(Extract provided):
_____

Jake Billo (ev98) wrote :

We are also experiencing this issue running linux-aws 4.4.0-1028.37, which tracks Ubuntu kernel 4.4.0-89.112. Our use case is very similar to comment #86 (https://bugs.launchpad.net/ubuntu/+source/linux/+bug/1655842/comments/86). In our case ElasticSearch 2.4.5 is running under Java 1.8.0_131 with a ~29GB heap; we downsized from 31GB as a troubleshooting effort with no change to the frequency of OOM. The issue also occurs regardless of vm.overcommit_memory being set to 0, 1 or 2.

The relevant data from kern.log (with redacted hostname) is attached; I'm happy to provide additional logs or test different kernels, but since our use case is i3-class instances in AWS, we need the nvme enhancements and enhanced network I/O provided by the linux-aws package.

Please, do not cut the logs. Without the "invoked oom-killer" line, for example, it's hard to see the gfp flags and allocation order that failed.

_____

(Entries shown):
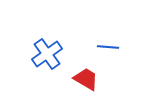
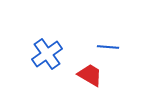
red trapezoid: moved 4 px right, 4 px up
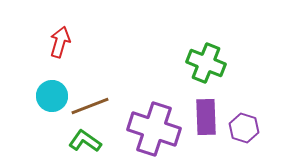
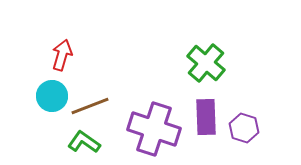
red arrow: moved 2 px right, 13 px down
green cross: rotated 18 degrees clockwise
green L-shape: moved 1 px left, 1 px down
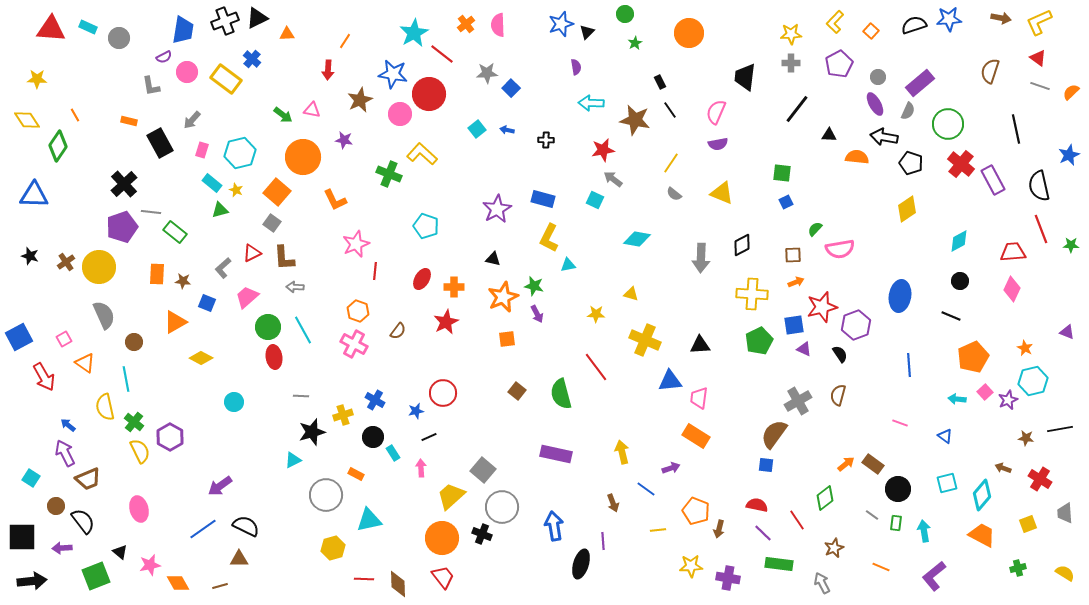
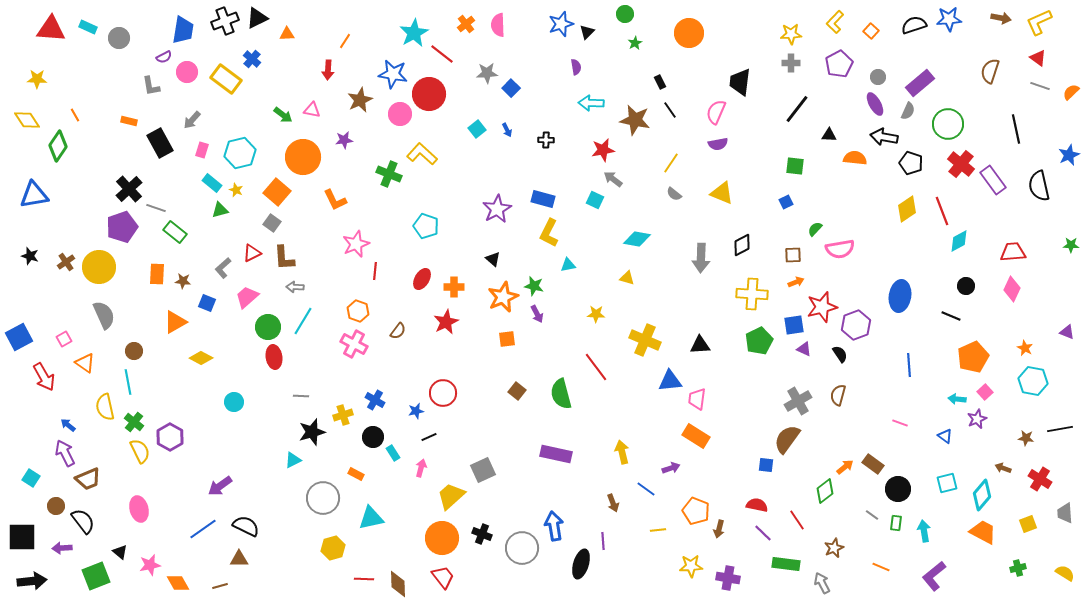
black trapezoid at (745, 77): moved 5 px left, 5 px down
blue arrow at (507, 130): rotated 128 degrees counterclockwise
purple star at (344, 140): rotated 18 degrees counterclockwise
orange semicircle at (857, 157): moved 2 px left, 1 px down
green square at (782, 173): moved 13 px right, 7 px up
purple rectangle at (993, 180): rotated 8 degrees counterclockwise
black cross at (124, 184): moved 5 px right, 5 px down
blue triangle at (34, 195): rotated 12 degrees counterclockwise
gray line at (151, 212): moved 5 px right, 4 px up; rotated 12 degrees clockwise
red line at (1041, 229): moved 99 px left, 18 px up
yellow L-shape at (549, 238): moved 5 px up
black triangle at (493, 259): rotated 28 degrees clockwise
black circle at (960, 281): moved 6 px right, 5 px down
yellow triangle at (631, 294): moved 4 px left, 16 px up
cyan line at (303, 330): moved 9 px up; rotated 60 degrees clockwise
brown circle at (134, 342): moved 9 px down
cyan line at (126, 379): moved 2 px right, 3 px down
cyan hexagon at (1033, 381): rotated 24 degrees clockwise
pink trapezoid at (699, 398): moved 2 px left, 1 px down
purple star at (1008, 400): moved 31 px left, 19 px down
brown semicircle at (774, 434): moved 13 px right, 5 px down
orange arrow at (846, 464): moved 1 px left, 3 px down
pink arrow at (421, 468): rotated 18 degrees clockwise
gray square at (483, 470): rotated 25 degrees clockwise
gray circle at (326, 495): moved 3 px left, 3 px down
green diamond at (825, 498): moved 7 px up
gray circle at (502, 507): moved 20 px right, 41 px down
cyan triangle at (369, 520): moved 2 px right, 2 px up
orange trapezoid at (982, 535): moved 1 px right, 3 px up
green rectangle at (779, 564): moved 7 px right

_____

(What to work on):
**a)** Turn the rows, from the start through the line containing "green L-shape: moved 1 px left, 1 px down", into a numbered list with blank lines dropped. Omit the pictures.
**b)** Go on with the forum post about the out-of-memory kernel issue from where it stops.
The text and the rows were taken from separate sources.

(Answers for the exercise):
**a)**
1. red trapezoid: moved 4 px right, 4 px up
2. red arrow: moved 2 px right, 13 px down
3. green cross: rotated 18 degrees clockwise
4. green L-shape: moved 1 px left, 1 px down

**b)**
Pete Cheslock (pete-cheslock) wrote :

I have seemingly solved this issue with linux-aws version 4.4.0-1016-aws at the very least. The specific issue I was seeing was 2nd order allocations failing when OOMKiller triggered. At the time I was thinking the issue was due to XFS and memory fragmentation with lots and lots of memory mapped files in Elasticsearch/Lucene. When we moved to EXT4 the rate of oomkiller firing dropped, but did not stop. We made the following 2 changes to sysctls which have effectively stopped higher order memory allocaitons from failing and oomkiller firing.

Also these settings were used on i3.2xlarge hosts that have 60G of ram - your milage may vary. Also we do not run swap on our servers, so likely adding swap could have helped, but not an option for us.

vm.min_free_kbytes = 1000000 # We set this to leave about 1G of ram available for the kernel in the hope that even if the memory was heavily fragmented there might still be enough memory for linux to grab a higher order memory allocation fast enough before oomkiller does things.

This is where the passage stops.